A3.3.3 Explain how SQL can be used to update data in a database.

A3.3.3 Explain how SQL can be used to update data in a database. 
• Insert new records (INSERT INTO), modify data (UPDATE SET), remove data (DELETE) 
• The performance implications of updating data in indexed columns, and how indexes might need to be rebuilt or reorganized following significant data modifications

📚 You can find additional information related to these learning standards in the course companion pages 204 to 206

The Big Idea

SQL is not just a language for reading data—it's also a powerful tool for modifying data within relational databases. SQL allows you to:

  • Insert new records,
  • Update existing records,
  • Delete records.

These operations are collectively referred to as Data Manipulation Language (DML) statements. However, modifying data—especially in indexed columns—can have serious performance implications, such as slowing down queries or requiring index reorganization.

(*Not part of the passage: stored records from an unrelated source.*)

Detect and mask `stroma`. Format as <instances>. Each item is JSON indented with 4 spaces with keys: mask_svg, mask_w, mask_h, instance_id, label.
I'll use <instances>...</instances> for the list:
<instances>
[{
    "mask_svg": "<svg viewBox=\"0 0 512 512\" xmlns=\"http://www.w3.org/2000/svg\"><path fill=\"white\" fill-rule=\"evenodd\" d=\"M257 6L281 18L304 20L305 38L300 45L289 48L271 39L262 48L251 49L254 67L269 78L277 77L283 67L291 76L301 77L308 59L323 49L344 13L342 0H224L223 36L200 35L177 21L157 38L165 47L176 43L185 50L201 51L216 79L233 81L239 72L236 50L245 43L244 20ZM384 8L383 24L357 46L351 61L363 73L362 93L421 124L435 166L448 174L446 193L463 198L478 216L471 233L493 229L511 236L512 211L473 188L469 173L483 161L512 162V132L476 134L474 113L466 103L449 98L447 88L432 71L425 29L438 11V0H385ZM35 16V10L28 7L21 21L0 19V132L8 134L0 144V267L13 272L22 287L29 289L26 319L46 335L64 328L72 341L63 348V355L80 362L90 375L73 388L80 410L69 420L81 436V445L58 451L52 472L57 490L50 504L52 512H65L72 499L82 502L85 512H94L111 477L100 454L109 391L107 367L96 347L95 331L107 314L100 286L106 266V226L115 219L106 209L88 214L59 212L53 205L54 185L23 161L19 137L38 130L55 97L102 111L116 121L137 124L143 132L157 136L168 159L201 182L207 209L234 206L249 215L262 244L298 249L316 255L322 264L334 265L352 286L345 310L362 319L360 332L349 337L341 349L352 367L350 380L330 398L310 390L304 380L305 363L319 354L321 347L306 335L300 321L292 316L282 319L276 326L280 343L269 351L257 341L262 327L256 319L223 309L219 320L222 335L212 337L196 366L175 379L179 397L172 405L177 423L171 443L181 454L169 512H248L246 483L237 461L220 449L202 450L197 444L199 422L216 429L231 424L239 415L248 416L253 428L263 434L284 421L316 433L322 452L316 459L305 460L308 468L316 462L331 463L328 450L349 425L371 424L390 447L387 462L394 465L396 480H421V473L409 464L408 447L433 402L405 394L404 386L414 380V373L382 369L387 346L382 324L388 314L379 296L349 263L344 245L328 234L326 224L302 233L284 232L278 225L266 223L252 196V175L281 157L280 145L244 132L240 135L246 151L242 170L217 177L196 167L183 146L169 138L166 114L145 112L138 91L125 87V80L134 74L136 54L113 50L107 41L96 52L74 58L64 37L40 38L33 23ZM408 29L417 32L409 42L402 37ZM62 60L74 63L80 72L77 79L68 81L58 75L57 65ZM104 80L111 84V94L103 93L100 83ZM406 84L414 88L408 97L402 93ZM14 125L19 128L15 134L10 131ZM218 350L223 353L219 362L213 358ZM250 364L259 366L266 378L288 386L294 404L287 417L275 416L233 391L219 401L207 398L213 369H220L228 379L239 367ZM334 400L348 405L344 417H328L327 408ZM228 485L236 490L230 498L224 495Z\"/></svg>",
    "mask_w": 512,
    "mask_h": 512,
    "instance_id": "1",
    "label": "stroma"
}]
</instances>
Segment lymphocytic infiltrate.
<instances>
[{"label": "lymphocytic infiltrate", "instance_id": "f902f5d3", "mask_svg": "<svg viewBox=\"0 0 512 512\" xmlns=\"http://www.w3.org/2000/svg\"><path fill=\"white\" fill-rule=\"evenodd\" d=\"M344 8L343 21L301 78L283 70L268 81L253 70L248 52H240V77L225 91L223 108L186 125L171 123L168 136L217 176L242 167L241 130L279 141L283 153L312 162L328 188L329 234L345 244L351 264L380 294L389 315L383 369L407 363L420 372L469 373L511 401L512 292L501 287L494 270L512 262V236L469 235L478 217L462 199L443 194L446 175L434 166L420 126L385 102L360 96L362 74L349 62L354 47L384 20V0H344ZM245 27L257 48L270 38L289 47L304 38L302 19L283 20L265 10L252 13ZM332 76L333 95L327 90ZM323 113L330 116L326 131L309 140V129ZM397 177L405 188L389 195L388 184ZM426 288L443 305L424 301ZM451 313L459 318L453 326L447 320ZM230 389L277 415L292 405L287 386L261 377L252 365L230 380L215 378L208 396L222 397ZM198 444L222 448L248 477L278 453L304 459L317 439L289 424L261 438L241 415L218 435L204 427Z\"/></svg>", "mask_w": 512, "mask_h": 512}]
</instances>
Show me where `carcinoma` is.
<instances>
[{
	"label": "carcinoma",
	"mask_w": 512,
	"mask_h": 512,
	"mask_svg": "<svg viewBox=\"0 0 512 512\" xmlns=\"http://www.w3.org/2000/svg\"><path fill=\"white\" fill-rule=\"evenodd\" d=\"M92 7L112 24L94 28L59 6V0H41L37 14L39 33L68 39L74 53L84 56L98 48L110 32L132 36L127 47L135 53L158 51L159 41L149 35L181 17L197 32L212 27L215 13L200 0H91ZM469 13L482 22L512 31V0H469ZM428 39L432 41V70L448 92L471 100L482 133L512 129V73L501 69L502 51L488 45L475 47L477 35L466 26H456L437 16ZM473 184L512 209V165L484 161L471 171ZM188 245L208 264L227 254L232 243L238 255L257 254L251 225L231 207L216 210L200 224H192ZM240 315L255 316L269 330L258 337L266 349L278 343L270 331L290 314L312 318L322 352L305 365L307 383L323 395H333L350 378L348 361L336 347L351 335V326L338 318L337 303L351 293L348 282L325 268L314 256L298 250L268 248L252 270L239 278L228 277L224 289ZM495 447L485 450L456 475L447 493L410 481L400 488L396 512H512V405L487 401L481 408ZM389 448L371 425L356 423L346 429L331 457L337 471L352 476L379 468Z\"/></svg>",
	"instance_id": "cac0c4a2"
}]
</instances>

This article explains how SQL is used to modify data and how these actions interact with indexes behind the scenes. It would be an especially good idea to clearly understand database indexes prior to investigating this topic. 


1. Inserting Data with INSERT INTO

Purpose

Adds new rows to a table.

Syntax

INSERT INTO table_name (column1, column2, ...)
VALUES (value1, value2, ...);

Example

INSERT INTO students (student_id, name, grade_level)
VALUES (101, 'Alice Smith', 11);

Notes

  • You must provide values that match the column data types.
  • If a column has a NOT NULL constraint and no default, you must provide a value.
  • Auto-incremented keys (like id) can often be omitted.

2. Modifying Data with UPDATE ... SET

Purpose

Changes values in existing rows based on a filter condition.

Syntax

UPDATE table_name
SET column1 = value1, column2 = value2, ...
WHERE condition;

Example

UPDATE students
SET grade_level = 12
WHERE student_id = 101;

Important

  • Without a WHERE clause, all rows will be updated.
  • Updates can cascade performance issues if large portions of a table are modified.

3. Removing Data with DELETE

Purpose

Deletes one or more rows from a table.

Syntax

DELETE FROM table_name
WHERE condition;

Example

DELETE FROM students
WHERE grade_level = 9;

Important

  • DELETE respects constraints and triggers (e.g., ON DELETE CASCADE).
  • Without a WHERE clause, all rows will be deleted—use carefully.

4. Performance Implications of Updates on Indexed Columns

Indexes are used to speed up SELECT queries by maintaining a separate, optimized data structure (e.g., B-tree, hash) that maps key values to rows. But when you update or delete rows, especially in indexed columns, this affects index maintenance.

When indexes are impacted

  • Inserting into indexed columns: The index must be updated with the new key.
  • Updating an indexed column: The old index entry must be removed and a new one added.
  • Deleting rows: Index entries must also be deleted.

Performance Concerns

OperationEffect on Index
INSERTAdds new entry to the index
UPDATE (on key)Removes old key, inserts new key — may fragment the index
DELETERemoves index entry — can leave gaps or imbalance

These modifications may cause the index to become fragmented, reducing its efficiency.


5. Index Maintenance: Rebuilding and Reorganizing

After heavy data changes, indexes may require manual intervention:

a. Rebuilding an Index

  • Re-creates the entire index structure.
  • More expensive operation.
  • Restores optimal performance and removes fragmentation.
-- Example (SQL Server syntax)
ALTER INDEX index_name ON table_name REBUILD;

b. Reorganizing an Index

  • Defragments the index in-place (less resource-intensive).
  • Used for moderate fragmentation.
ALTER INDEX index_name ON table_name REORGANIZE;

Database engines like PostgreSQL use the VACUUM and REINDEX commands for similar purposes.


Summary

SQL Commands for Data Modification

ActionCommand
InsertINSERT INTO ... VALUES (...)
ModifyUPDATE ... SET ... WHERE ...
RemoveDELETE FROM ... WHERE ...

Key Concepts

  • Always use WHERE clauses to target specific rows when modifying data.
  • Be cautious when modifying or deleting data on indexed columns, as it can degrade query performance.
  • Index maintenance (rebuilding or reorganizing) may be necessary after bulk operations to restore performance.

Conclusion

SQL gives you precise control over inserting, updating, and deleting records—but these operations have side effects on indexing and performance. Understanding how DML operations interact with indexes is crucial for maintaining a high-performance relational database system. In production environments, efficient transaction planning, index monitoring, and batch processing strategies are vital for scalable and safe data updates.